Now, if we wanted to do even better than that (using location of air balls), we can try and break down those air balls into categories which approximate and reflect how long they are in the air, and thus how difficult they may be to catch, given a certain location (and the presumptive starting location of the fielder).
Now here is the important thing: It does not matter how you break down those air balls or how much integrity the resultant data contains, as long as what you categorize as a short time in the air is indeed shorter than what you characterize as a medium time in the air, which in turn ends up being in the air for a shorter time than what you categorize as the air ball with the longest hang time. IOW, even if there are all kinds of mistakes, even horrible ones, what you end up with is ALWAYS going to be better than not doing any categorization (of hang time) at all!
For example, let’s say that I decide to split up all the air balls into 3 categories, which is typical of some of the batted ball systems - pop fly, fly ball, and line drive (BIS uses more categories, adding fliner fly and fliner line drive). And lets’ say that I am horrible at doing the categorization - I am half blind, I pay little attention while watching the game, and I can’t read my own handwriting after the session is over (and I am “strung out” half the time while “stringing"), such that 95% of my categorization is completely random (what I call a fly ball is equally likely to be any type of air ball), and only 5% are reasonably accurate. You may think that this is a total travesty and anyone relying on a system that uses such data is out of their mind. And you would be completely wrong. A system that uses such data will be BETTER than a system that treats all air balls equally. In fact, data from this irresponsible stringer might look something like this, if we had actually timed each batted ball in the air:
Type of air ball Average time in the air, adjusted for distance
Fly balls 3.5 seconds
Pop files 3.6 seconds
Line drives 3.4 seconds
Now, that is not data that is going to be real helpful, and if we had perfect categorization, or even a much better stringer, we might see something like:
Fly balls 3 seconds
Pop files 4 seconds
Line drives 2 seconds
But, with our horrible stringer and data, we are still BETTER off than not using any sub-categories at all and treating all air balls alike. This is a very important point when it comes to rebutting the critics of advanced metrics when they start attacking the metric via the integrity of the data.

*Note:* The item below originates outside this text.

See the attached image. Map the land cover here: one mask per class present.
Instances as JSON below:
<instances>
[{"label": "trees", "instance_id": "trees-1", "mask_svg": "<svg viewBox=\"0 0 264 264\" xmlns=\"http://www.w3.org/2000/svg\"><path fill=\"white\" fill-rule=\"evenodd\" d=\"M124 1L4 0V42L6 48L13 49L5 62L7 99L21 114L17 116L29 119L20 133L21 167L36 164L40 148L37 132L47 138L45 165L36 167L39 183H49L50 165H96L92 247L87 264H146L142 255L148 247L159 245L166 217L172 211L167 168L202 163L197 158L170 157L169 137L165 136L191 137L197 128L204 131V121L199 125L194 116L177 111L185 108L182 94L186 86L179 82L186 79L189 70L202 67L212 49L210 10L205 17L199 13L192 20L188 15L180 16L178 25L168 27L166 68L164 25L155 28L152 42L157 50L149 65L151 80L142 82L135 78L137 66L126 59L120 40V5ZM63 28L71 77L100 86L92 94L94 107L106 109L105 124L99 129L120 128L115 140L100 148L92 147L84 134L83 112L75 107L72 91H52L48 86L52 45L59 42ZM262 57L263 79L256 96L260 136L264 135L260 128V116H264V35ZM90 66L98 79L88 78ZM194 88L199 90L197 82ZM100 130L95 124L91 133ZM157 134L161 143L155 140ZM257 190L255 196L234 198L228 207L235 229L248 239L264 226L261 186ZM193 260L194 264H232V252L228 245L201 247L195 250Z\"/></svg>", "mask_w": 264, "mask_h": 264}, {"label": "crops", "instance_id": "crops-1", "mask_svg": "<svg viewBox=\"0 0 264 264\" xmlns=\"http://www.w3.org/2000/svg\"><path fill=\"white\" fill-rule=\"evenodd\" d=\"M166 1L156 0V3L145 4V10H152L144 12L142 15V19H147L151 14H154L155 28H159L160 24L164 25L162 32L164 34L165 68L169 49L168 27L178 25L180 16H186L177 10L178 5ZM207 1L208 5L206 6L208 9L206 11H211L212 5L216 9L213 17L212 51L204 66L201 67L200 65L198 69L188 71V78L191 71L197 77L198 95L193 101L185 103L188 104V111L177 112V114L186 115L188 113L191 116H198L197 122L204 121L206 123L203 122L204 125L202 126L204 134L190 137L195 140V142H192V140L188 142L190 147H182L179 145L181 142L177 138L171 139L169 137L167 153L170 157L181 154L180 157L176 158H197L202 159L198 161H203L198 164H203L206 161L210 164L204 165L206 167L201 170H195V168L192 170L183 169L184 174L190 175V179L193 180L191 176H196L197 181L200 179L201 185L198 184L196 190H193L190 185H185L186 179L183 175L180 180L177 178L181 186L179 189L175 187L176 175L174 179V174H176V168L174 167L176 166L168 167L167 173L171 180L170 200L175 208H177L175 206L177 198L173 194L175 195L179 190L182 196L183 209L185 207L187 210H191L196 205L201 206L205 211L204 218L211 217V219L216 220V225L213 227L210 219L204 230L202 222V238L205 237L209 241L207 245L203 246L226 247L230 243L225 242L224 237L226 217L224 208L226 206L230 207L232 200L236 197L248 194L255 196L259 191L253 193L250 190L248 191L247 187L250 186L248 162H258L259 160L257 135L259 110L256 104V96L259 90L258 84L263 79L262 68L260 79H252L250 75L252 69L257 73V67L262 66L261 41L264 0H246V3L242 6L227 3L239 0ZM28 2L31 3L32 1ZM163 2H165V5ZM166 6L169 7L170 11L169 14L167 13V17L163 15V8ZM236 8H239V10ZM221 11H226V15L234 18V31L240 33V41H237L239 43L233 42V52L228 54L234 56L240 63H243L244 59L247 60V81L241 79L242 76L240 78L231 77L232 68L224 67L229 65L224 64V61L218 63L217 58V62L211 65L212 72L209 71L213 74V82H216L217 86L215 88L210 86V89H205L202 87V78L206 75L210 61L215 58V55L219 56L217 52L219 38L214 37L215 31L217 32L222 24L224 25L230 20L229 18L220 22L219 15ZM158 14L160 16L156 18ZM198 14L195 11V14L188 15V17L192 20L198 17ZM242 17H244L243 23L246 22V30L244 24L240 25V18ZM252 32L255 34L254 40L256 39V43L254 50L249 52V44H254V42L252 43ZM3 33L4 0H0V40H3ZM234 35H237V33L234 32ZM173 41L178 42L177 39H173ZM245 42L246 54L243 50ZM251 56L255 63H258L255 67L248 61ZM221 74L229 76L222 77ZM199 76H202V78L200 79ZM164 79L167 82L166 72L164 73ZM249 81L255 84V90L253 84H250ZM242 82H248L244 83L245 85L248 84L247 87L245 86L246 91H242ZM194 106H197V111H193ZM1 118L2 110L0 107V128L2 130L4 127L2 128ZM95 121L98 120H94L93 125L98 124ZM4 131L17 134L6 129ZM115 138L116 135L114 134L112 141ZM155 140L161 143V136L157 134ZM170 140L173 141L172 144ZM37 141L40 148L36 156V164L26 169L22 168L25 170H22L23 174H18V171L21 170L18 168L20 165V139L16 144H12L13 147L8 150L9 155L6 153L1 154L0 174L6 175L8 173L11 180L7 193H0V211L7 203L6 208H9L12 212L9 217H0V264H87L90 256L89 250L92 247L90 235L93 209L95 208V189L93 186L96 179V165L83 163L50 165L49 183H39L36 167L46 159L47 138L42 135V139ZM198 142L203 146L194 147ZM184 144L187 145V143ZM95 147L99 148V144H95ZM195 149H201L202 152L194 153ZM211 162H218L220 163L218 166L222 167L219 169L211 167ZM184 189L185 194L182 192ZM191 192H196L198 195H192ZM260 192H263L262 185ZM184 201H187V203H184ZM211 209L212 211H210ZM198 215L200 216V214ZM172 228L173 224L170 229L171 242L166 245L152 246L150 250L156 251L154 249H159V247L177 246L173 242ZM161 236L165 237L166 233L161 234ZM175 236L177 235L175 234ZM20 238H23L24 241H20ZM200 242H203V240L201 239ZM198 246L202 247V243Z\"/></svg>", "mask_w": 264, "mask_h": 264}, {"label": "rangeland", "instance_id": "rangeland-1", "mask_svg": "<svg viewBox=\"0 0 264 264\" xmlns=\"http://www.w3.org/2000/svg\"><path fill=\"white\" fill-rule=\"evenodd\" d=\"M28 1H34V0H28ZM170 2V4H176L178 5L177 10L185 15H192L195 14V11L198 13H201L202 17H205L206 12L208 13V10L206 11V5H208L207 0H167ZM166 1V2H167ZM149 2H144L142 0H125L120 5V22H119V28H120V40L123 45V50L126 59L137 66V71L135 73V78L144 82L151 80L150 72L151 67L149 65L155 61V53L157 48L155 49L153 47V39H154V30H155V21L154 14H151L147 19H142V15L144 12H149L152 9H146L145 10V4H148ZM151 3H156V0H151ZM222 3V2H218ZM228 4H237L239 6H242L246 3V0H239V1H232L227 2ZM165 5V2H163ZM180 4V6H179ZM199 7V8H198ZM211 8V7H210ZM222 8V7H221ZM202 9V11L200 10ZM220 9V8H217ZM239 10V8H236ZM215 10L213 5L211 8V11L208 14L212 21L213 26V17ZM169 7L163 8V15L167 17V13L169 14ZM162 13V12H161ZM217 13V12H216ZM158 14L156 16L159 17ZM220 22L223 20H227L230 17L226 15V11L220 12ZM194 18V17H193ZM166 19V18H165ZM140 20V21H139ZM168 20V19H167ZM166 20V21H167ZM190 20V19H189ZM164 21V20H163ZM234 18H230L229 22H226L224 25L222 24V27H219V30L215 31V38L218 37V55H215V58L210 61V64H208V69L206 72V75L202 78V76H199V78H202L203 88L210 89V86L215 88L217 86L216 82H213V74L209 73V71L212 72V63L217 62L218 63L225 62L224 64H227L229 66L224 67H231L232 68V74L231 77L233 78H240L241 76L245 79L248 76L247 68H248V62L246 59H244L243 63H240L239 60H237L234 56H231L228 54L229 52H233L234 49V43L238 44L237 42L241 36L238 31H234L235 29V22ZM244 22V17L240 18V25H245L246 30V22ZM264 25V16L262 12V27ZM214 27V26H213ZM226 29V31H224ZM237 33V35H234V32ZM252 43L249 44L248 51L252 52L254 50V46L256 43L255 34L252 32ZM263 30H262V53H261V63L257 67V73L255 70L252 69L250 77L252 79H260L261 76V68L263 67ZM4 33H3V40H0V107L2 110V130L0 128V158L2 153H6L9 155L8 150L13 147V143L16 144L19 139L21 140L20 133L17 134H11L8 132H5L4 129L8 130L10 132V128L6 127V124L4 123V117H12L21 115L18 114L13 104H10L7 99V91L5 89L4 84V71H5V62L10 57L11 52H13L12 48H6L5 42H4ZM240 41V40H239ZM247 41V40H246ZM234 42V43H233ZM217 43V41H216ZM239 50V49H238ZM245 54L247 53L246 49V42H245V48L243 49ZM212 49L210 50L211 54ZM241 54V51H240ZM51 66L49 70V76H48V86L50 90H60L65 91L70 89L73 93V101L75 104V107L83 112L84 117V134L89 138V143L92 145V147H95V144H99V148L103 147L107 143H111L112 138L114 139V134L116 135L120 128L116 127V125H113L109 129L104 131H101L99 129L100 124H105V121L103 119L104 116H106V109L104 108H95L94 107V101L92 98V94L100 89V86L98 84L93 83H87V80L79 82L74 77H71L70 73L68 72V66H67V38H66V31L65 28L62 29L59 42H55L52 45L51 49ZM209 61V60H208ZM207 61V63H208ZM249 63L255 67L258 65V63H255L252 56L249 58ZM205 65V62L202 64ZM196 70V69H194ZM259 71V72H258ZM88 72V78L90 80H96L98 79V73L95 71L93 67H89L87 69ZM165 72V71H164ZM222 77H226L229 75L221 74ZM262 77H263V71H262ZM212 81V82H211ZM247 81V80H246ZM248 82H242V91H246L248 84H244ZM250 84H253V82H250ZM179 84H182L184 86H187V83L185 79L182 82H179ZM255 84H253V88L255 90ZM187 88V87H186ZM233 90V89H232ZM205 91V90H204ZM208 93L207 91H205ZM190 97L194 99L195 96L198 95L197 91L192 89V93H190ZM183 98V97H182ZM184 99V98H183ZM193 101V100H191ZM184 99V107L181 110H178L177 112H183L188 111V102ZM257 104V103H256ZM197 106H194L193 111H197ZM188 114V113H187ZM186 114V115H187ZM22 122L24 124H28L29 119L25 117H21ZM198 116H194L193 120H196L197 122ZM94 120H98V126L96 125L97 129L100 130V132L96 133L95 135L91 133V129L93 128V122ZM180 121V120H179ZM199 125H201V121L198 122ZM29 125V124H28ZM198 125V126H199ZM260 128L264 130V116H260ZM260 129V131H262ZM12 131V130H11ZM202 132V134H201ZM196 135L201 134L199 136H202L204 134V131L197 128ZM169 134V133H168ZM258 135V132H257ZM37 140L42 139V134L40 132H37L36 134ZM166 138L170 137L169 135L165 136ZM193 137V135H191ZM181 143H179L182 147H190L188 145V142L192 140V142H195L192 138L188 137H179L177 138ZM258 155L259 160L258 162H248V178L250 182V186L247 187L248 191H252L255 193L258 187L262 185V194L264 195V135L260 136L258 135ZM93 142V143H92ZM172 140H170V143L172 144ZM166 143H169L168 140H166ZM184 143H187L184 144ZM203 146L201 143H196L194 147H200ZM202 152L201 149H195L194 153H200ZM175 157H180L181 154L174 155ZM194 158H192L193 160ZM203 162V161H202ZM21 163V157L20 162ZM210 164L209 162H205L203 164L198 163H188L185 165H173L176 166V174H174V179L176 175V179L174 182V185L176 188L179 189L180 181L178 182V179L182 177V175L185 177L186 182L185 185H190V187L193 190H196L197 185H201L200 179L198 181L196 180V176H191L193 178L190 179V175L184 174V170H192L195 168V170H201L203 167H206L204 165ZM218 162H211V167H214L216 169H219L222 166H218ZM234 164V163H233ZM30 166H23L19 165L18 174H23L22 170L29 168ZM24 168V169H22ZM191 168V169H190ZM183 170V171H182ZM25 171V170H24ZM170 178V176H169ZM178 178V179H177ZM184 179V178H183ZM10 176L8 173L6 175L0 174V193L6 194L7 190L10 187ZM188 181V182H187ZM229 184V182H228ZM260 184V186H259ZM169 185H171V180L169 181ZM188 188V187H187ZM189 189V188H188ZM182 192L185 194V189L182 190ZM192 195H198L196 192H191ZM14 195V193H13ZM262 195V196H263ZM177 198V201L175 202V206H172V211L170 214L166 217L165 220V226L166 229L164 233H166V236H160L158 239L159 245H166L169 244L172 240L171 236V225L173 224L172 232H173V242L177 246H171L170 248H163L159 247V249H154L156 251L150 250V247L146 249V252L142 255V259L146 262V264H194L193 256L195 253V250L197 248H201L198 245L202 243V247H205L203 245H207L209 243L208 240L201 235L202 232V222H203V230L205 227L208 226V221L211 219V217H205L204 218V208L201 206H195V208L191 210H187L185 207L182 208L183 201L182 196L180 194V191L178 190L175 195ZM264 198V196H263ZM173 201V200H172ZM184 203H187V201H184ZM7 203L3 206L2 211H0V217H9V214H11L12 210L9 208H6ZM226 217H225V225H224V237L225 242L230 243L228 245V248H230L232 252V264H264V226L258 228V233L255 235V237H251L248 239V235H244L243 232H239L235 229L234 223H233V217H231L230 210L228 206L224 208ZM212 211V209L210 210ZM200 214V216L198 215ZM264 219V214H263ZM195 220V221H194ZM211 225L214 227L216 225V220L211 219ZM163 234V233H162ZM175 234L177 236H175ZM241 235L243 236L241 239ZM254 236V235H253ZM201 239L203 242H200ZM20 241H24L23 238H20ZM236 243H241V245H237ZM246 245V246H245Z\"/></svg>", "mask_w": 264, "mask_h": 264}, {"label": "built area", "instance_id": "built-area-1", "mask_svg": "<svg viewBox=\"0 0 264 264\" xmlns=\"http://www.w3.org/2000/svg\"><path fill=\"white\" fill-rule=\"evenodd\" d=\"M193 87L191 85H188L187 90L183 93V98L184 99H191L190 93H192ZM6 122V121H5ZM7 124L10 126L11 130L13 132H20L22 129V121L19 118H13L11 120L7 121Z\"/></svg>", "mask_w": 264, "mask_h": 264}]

By the way, here is what Studes found with respect to home runs as classified by BIS, where the height and hang time is known almost exactly through Greg R’s hit tracker web site:
Type Tot Apex Dist Ratio
Fliner liner 83 57 374 0.15
Fliner fly 1328 72 392 0.18
Fly 3151 95 400 0.24
Grand total 4562 87 397 0.22
The other thing is if you look at that chart or even if the numbers were different, but still in the same sequence, can you tell whether the data is good, fair bad, excellent, or otherwise? No. I suppose if you could get the real distance, angle, and hang time data on every ball (and not just the HR), you could establish a base line for “perfect data” but even with that, or absent that, calling the data “bad” because it is far from perfect and assailing the metric because of that, is not helpful and is in fact wrong, for the reasons mentioned above.


On Football Outsiders, Aaron Schatz likes to say that “the best is the enemy of the better” which is basically the same idea that your are espousing here.